▸ TEXTE
La prescription excessive d’antimicrobiens chez les hommes et les animaux explique l’expansion de ce phénomène.
Depuis plusieurs années, l’ampleur croissante du phénomène de résistance aux antimicrobiens inquiète au point que les instances politiques nationales et internationales ont fini par s’emparer du sujet. En septembre 2016, le secrétaire général des Nations unies, Ban Ki-moon, mettait en garde contre « une menace fondamentale, à long terme, pour la santé humaine, la production durable de nourriture et le développement ». Au même moment, Margaret Chan, directrice générale de l’Organisation mondiale de la santé, évoquait « un tsunami au ralenti. »
Le rapport AMR Review sur la résistance aux antimicrobiens, paru la même année, estimait que, si rien n’était fait, les infections tueraient jusqu’à 10 millions de personnes par an en 2050, soit plus que le cancer. Il avançait également que le coût économique cumulé, d’ici à 2050, atteindrait 90 000 milliards d’euros. Un rapport de l’OCDE publié le 7 novembre estimait que les bactéries résistantes aux antibiotiques pourraient tuer 2,4 millions de personnes en Europe, en Amérique du Nord et en Australie d’ici à 2050. Une étude publiée quelques jours plus tôt dans la revue scientifique The Lancet Infectious Diseases chiffre à 33 000 le nombre de morts imputables à ces bactéries en 2015 dans l’Union européenne.

▸ DONNÉES FOURNIES

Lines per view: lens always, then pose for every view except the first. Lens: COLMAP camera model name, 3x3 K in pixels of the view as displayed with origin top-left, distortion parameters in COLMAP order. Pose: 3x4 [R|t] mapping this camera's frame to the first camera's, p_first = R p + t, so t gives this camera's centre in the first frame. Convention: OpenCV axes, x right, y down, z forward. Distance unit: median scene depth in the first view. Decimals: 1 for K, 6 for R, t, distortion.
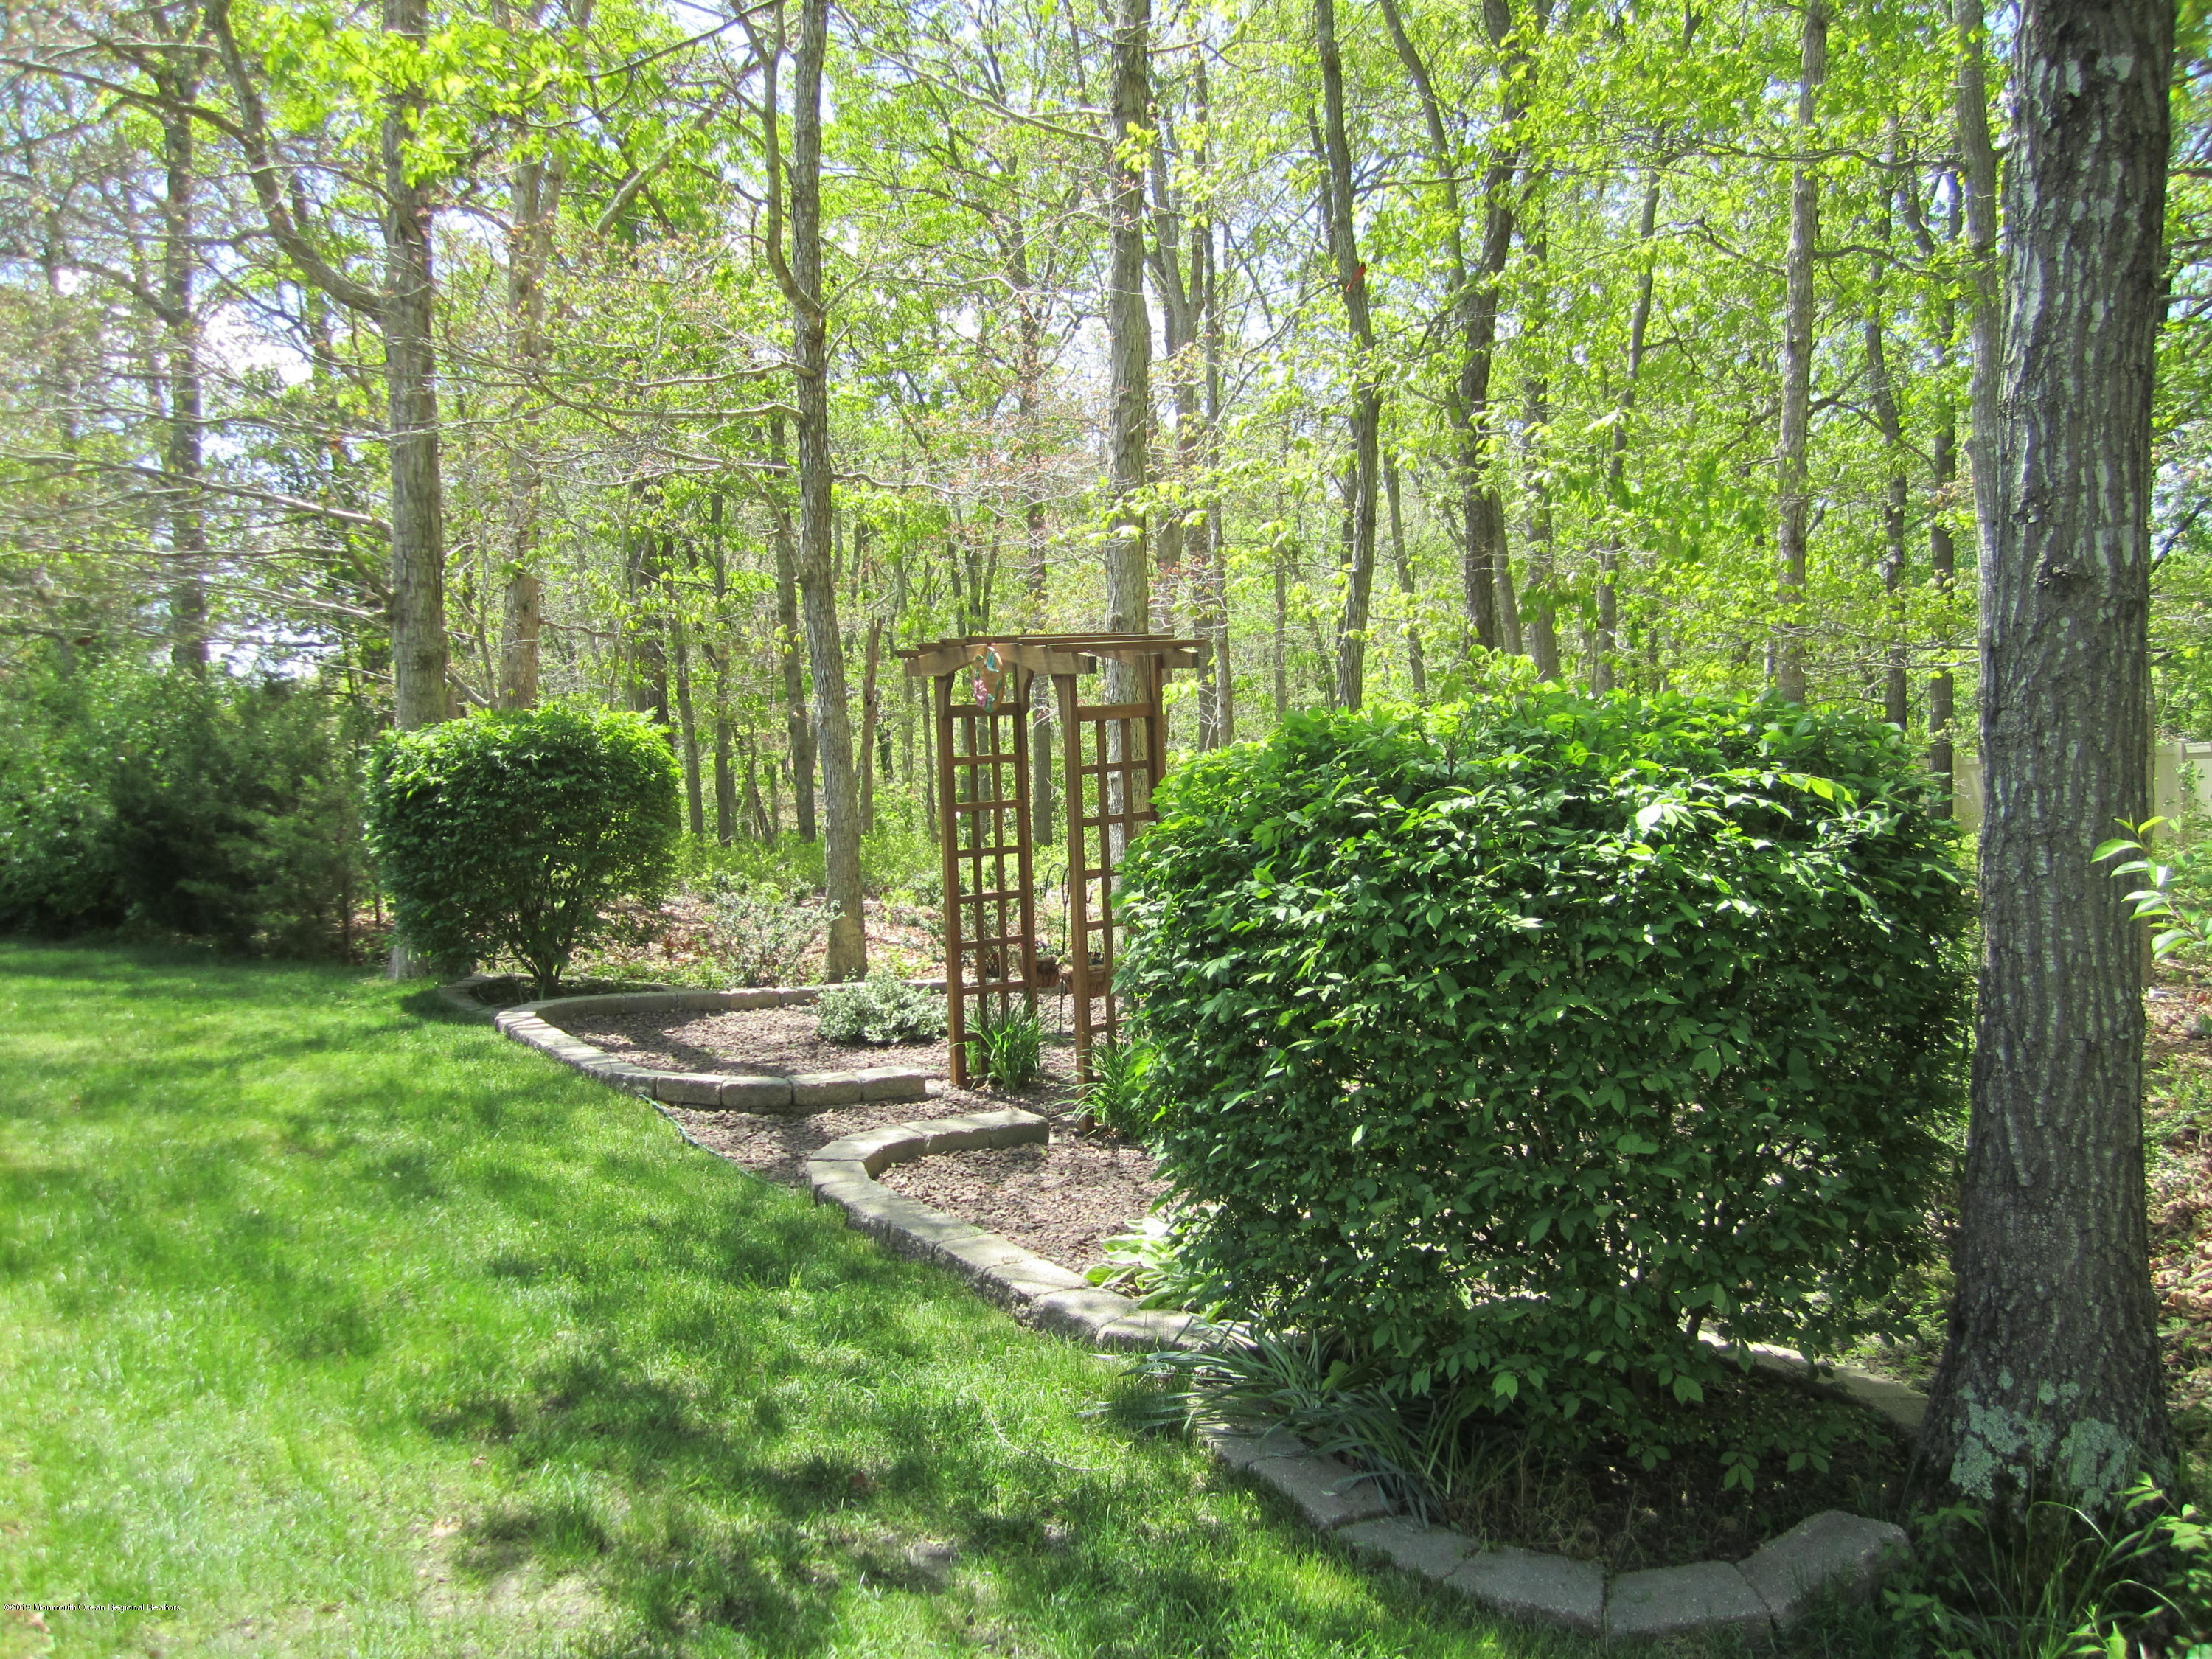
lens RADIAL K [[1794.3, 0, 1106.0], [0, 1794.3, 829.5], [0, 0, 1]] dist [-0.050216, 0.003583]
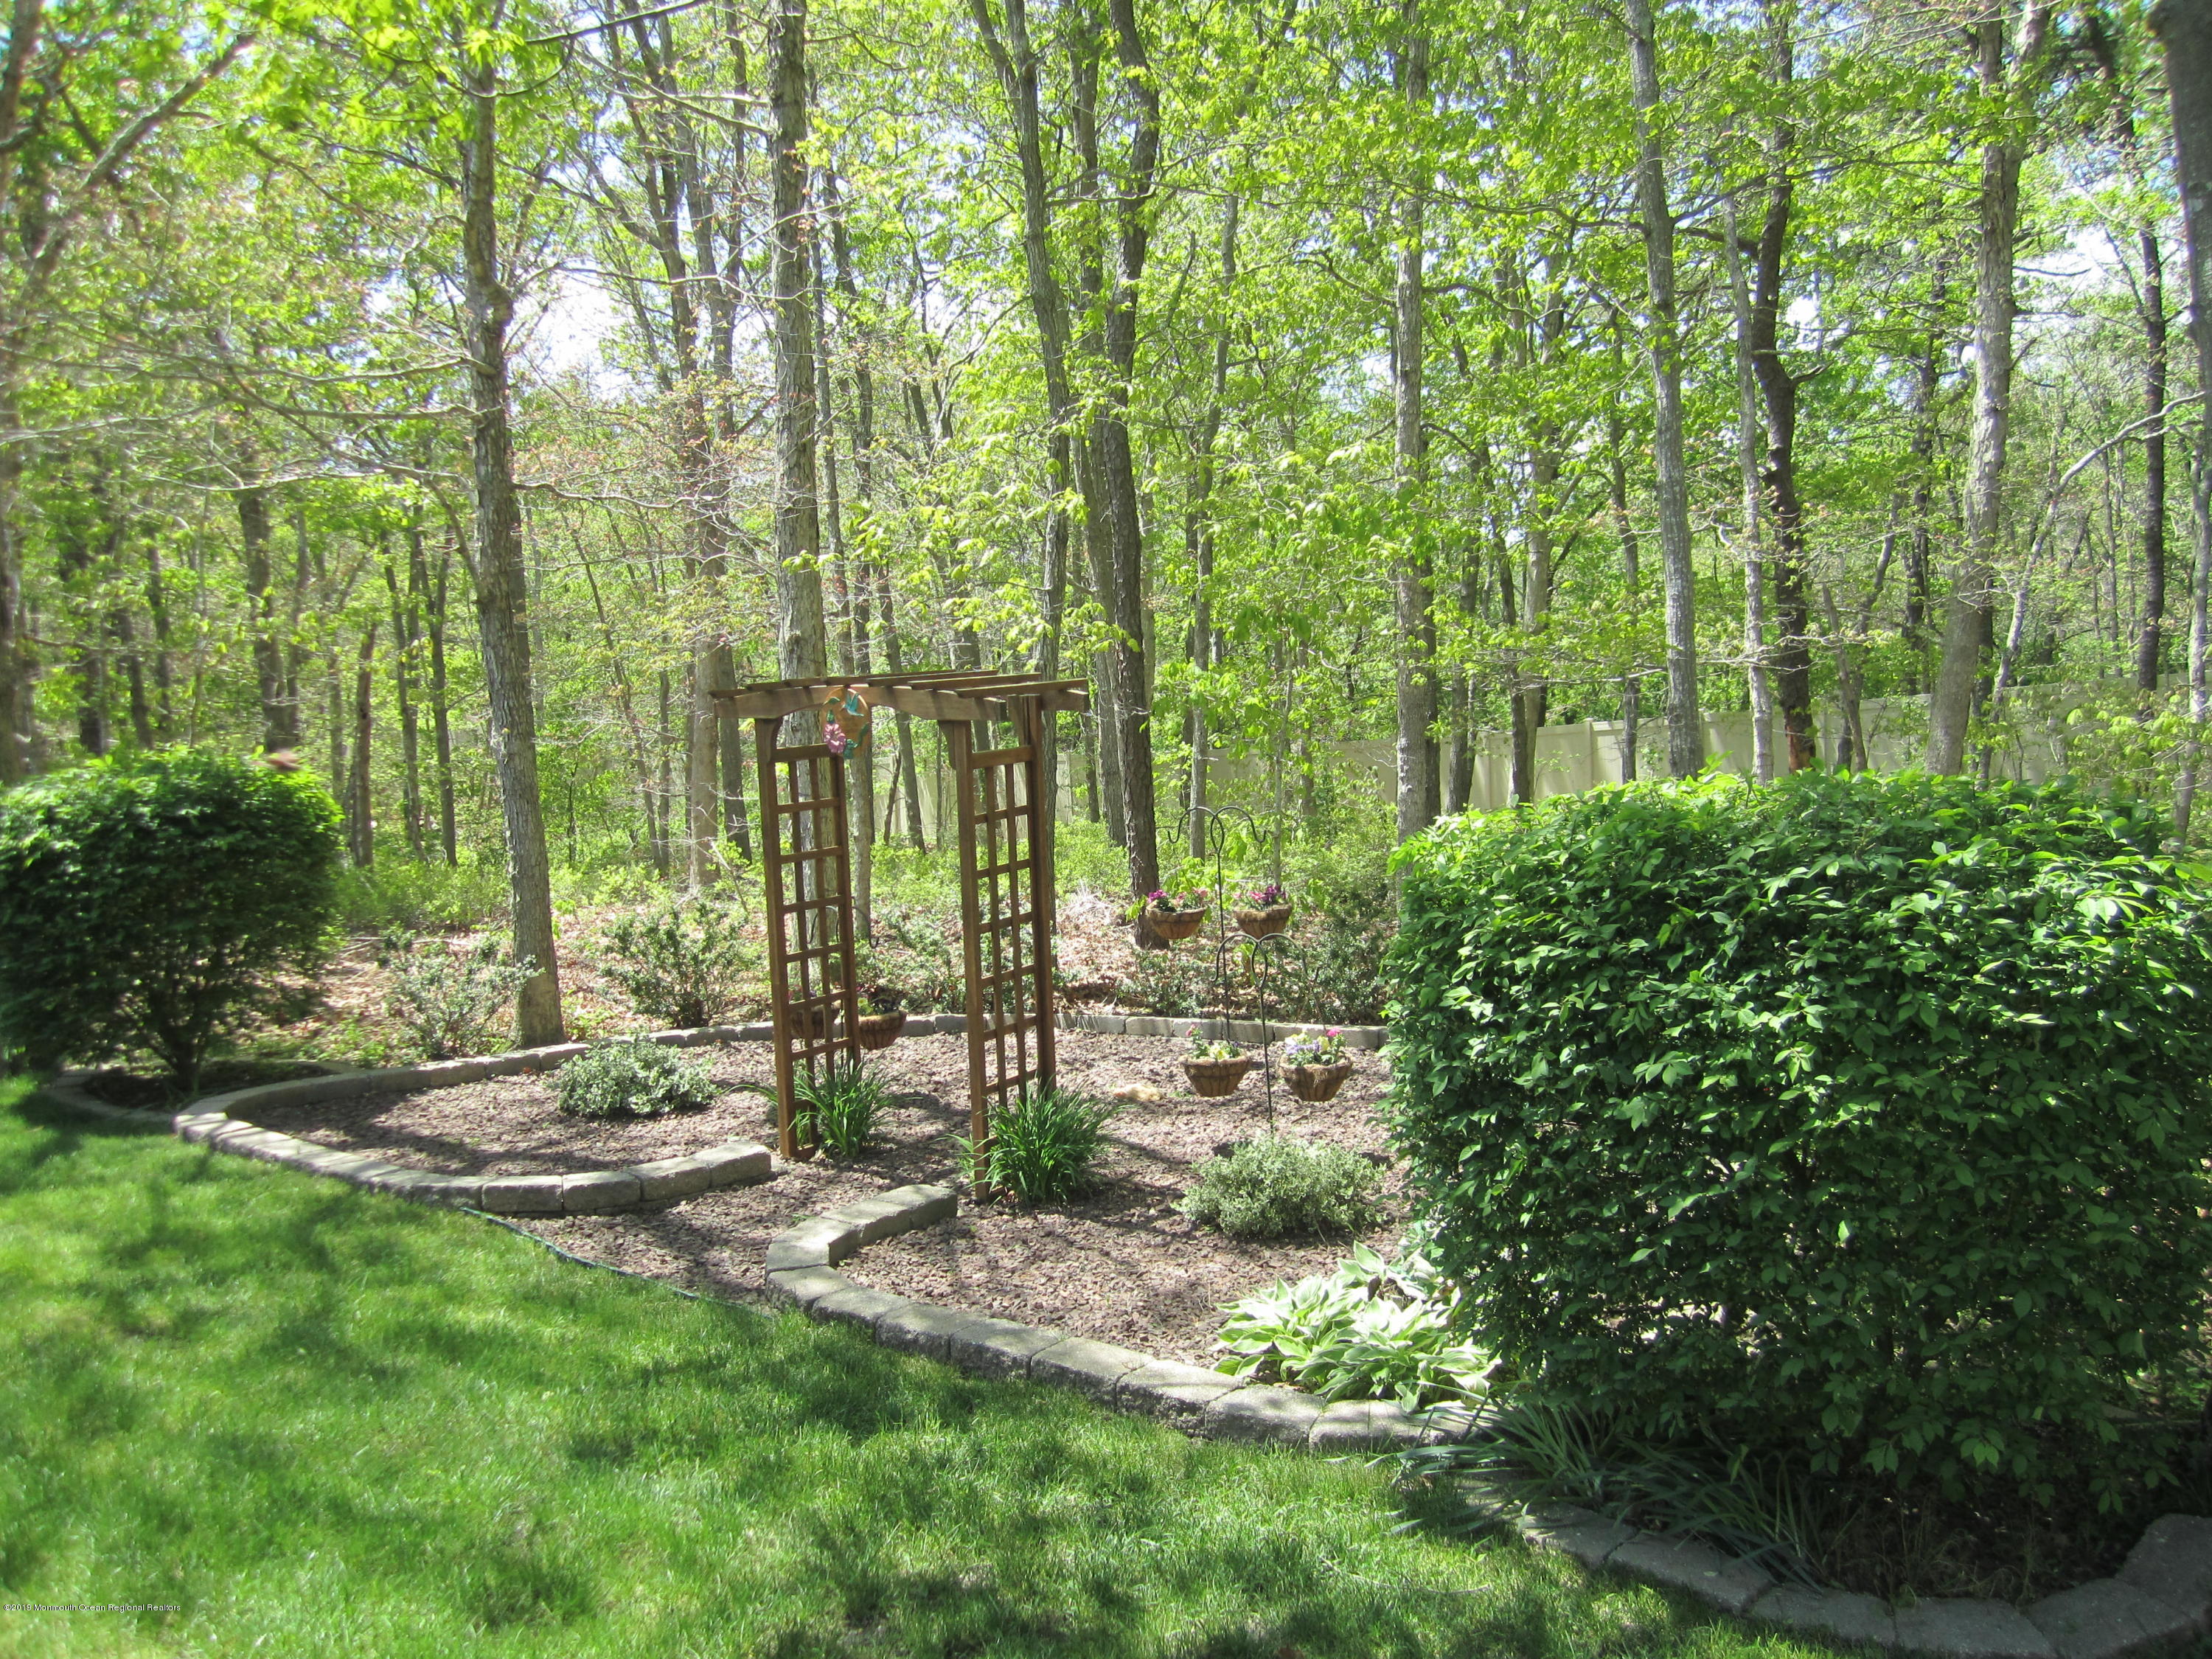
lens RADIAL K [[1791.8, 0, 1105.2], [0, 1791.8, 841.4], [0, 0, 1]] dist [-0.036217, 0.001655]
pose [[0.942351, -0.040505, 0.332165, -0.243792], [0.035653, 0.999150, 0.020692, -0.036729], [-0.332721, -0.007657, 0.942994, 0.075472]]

▸ TRAVAIL DEMANDÉ
Redonnez mot pour mot le passage du texte sur la résistance aux antimicrobiens qui commence par les mots contenant « Le rapport AMR » et se termine par « dans l’Union européenne. ».

▸ CORRIGÉ
Le rapport AMR Review sur la résistance aux antimicrobiens, paru la même année, estimait que, si rien n’était fait, les infections tueraient jusqu’à 10 millions de personnes par an en 2050, soit plus que le cancer. Il avançait également que le coût économique cumulé, d’ici à 2050, atteindrait 90 000 milliards d’euros. Un rapport de l’OCDE publié le 7 novembre estimait que les bactéries résistantes aux antibiotiques pourraient tuer 2,4 millions de personnes en Europe, en Amérique du Nord et en Australie d’ici à 2050. Une étude publiée quelques jours plus tôt dans la revue scientifique The Lancet Infectious Diseases chiffre à 33 000 le nombre de morts imputables à ces bactéries en 2015 dans l’Union européenne.